Mit Schreiben vom 3. Juli 2019 eröffnete die B.________ AG A.________, dass - unter Berücksichtigung einer knapp viermonatigen Übergangsfrist zum Berufswechsel - ab dem 1. November 2019 kein Anspruch auf Taggelder mehr bestehe. 
 
B.  
Am 24. Juni 2021 klagte A.________ beim Sozialversicherungsgericht des Kantons Zürich mit dem Begehren, die B.________ AG sei "für ausstehende Krankentaggelder im Zeitraum vom 1. November 2019 bis zum 29. August 2020 zur Zahlung von Fr. 46'056.-- zuzüglich Zins" zu verurteilen. 
Mit Urteil vom 30. November 2022 wies das Sozialversicherungsgericht die Klage ab. 
 
C.  
A.________ verlangt mit Beschwerde in Zivilsachen, das Urteil des Sozialversicherungsgerichts sei aufzuheben. In der Sache wiederholt er das vor Vorinstanz gestellte Begehren. Eventualiter sei die Sache an das Sozialversicherungsgericht zurückzuweisen. 
Die Vorinstanz verzichtete auf Vernehmlassung. Die Beschwerdegegnerin beantragt, die Beschwerde abzuweisen. Der Beschwerdeführer replizierte. 
 
 
Erwägungen:  
 
1.  
 
1.1. Das angefochtene Urteil des Sozialversicherungsgerichts hat eine Streitigkeit aus einer Zusatzversicherung zur sozialen Krankenversicherung gemäss Art. 7 ZPO zum Gegenstand. Es ist ein Endentscheid (Art. 90 BGG) einer einzigen kantonalen Instanz im Sinne von Art. 75 Abs. 2 lit. a BGG. Dagegen steht grundsätzlich die Beschwerde in Zivilsachen offen, gemäss Art. 74 Abs. 2 lit. b BGG unabhängig vom Streitwert (BGE 138 III 799 E. 1.1, 2 E. 1.2.2; siehe auch BGE 139 III 67 E. 1.2).  
 
1.2. Die Beschwerde ist innert der Beschwerdefrist vollständig begründet einzureichen (vgl. Art. 42 Abs. 1 BGG). Kommt es zu einem zweiten Schriftenwechsel, darf die beschwerdeführende Partei die Replik nicht dazu verwenden, ihre Beschwerde zu ergänzen oder zu verbessern. Mit Rügen, welche die beschwerdeführende Partei bereits in der Beschwerde hätte erheben können, ist sie nach Ablauf der Beschwerdefrist ausgeschlossen (BGE 144 III 411 E. 6.4.2 [dort S. 423]; 143 II 283 E. 1.2.3; 135 I 19 E. 2.2; 134 IV 156 E. 1.7).  

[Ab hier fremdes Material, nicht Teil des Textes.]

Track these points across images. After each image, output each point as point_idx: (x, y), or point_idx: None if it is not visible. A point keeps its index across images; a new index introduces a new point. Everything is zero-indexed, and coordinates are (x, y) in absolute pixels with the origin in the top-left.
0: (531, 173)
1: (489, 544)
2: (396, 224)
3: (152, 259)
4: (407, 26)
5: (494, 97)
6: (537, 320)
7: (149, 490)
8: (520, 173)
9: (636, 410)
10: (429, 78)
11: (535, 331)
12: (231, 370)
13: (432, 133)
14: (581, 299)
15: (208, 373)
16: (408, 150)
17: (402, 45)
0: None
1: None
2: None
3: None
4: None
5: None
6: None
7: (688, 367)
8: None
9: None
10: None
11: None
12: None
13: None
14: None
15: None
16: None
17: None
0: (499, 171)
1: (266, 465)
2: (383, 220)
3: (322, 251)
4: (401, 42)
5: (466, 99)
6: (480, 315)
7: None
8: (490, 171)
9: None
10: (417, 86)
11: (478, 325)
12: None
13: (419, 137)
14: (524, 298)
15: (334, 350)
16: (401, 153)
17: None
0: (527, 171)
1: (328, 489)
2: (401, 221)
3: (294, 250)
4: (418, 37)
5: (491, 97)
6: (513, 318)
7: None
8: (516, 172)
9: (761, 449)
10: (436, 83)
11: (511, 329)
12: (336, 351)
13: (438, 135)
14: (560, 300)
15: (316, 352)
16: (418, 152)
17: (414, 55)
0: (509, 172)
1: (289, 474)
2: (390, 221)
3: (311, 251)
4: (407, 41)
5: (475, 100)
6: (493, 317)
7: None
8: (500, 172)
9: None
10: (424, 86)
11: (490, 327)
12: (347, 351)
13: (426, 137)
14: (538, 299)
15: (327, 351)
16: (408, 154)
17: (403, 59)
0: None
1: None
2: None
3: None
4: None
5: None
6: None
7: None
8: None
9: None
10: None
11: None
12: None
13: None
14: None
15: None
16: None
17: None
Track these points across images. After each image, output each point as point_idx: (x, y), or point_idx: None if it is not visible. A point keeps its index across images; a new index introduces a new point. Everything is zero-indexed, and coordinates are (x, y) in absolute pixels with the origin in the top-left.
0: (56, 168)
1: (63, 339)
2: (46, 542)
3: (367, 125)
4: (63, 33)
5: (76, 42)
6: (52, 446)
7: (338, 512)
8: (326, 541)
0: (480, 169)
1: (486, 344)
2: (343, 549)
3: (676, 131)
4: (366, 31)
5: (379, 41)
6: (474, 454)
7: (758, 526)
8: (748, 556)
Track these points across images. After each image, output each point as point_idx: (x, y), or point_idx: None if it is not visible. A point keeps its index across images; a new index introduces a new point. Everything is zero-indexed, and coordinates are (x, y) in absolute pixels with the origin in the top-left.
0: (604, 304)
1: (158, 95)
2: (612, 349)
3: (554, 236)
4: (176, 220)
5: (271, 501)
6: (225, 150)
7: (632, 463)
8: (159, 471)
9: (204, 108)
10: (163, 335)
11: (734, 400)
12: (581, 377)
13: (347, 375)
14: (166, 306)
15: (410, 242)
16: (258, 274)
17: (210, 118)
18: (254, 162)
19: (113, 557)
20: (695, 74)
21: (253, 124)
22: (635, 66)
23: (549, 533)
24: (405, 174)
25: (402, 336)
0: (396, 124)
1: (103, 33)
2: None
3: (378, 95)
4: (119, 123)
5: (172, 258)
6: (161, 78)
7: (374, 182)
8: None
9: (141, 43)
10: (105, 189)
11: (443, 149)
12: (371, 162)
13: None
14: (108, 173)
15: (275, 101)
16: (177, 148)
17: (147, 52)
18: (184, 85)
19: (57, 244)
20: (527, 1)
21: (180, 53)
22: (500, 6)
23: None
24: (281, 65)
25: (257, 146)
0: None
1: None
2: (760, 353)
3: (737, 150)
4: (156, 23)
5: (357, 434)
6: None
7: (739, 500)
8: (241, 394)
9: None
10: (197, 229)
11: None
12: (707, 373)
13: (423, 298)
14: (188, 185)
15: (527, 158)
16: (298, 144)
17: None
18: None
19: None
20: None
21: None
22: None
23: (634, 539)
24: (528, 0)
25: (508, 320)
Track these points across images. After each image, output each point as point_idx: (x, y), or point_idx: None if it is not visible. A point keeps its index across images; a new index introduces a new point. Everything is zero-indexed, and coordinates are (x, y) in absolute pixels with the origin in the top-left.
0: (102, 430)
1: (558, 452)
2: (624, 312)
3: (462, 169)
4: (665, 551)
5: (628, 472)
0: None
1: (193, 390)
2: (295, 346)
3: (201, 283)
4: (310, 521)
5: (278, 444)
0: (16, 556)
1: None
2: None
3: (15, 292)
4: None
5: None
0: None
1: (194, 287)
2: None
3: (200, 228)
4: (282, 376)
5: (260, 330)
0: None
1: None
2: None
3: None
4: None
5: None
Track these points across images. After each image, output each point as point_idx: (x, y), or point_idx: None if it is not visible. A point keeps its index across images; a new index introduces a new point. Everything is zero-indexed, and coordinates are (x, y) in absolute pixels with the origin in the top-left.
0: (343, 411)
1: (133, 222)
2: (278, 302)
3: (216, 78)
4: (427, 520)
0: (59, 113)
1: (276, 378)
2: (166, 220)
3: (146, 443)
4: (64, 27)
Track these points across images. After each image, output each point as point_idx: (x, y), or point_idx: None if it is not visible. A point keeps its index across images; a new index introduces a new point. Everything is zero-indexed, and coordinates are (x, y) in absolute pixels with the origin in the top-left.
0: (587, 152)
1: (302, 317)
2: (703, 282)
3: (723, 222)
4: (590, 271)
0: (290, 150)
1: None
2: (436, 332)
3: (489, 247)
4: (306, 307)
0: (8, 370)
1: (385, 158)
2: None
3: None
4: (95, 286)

Der Beschwerdeführer weist in seiner Replik "ergänzend" auf angebliche "formelle Fehler" des Sozialversicherungsgerichts hin. Er moniert, die Vorinstanz habe entgegen Art. 154 ZPO keine Beweisverfügung getroffen und in Missachtung von Art. 233 ZPO keine Hauptverhandlung durchgeführt. Diese Rügen trug der Beschwerdeführer in der Beschwerdeschrift nicht vor, wie er auch selbst einräumt. Darauf ist nicht einzutreten. 
 
2.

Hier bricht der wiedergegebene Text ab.